News

Trump Really Shouldn't Dismiss The Women's March

by Lani Seelinger
Theo Wargo/Getty Images Entertainment/Getty Images

The newly inaugurated President Donald Trump has managed to fit a lot into his first couple of days in office, but making a comprehensive response to the Women's March has most certainly not been one of his completed tasks. Instead, Trump dismissed the Women's March as "protests" in not one but two tweets. Some response, from the new president of a country to the millions of people who took part in a march — and the beginning of a movement — against him.

This is in keeping with his record of underemphasizing things that are inconvenient to him — think his tax returns, for example, or his lack of respect for women. With his refusal to try to reach out to the marchers, though, Trump is putting himself in an interesting situation. In his first tweet on the subject, he attempted to be tongue-in-cheek, asking why the marchers people didn't vote. Something he surely knows but refuses to talk openly about is the fact that he lost the popular vote — by 2.9 million votes, almost the number of people who marched. More people in the country supported the other candidate, and then some of those people came out to express their fears about having him as the president. Numerically speaking, this gives him a pretty weak mandate — and yet he's doing nothing to build up support among those who oppose him.

The president of the U.S. is now willfully ignoring the majority of the country. The people who took part in the Women's Marches across the country and the globe are just a small segment of the people who didn't vote for him, but they're the people who feel strongly enough to come out and express themselves in public. Wouldn't you expect that the new president would want to ease those people's fears? If there are that many people demonstrating against you, wouldn't you want to prove them wrong, to try to bring some of them to your side?

Of course, Trump is doing no such thing. Instead, he's minimizing the marches and their impact — a tried and true dictatorial strategy.

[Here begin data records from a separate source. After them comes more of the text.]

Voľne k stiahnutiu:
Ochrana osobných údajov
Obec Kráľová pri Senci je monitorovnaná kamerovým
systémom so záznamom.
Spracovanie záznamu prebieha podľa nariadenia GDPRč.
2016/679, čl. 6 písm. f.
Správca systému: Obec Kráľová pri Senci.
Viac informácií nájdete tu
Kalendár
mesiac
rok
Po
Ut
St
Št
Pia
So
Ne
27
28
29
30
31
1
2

What Trump perhaps doesn't realize is that the Women's March wasn't just a protest. The Women's March was millions of people getting together to start something, and instead of just dissipating now that the new administration has begun, they're gathering their strength and diving right into the real work.

Trump is choosing to ignore this broad swath of the country that elected him. What he doesn't seem to realize — as no dictator ever seems to do — is that he's doing it at his own peril.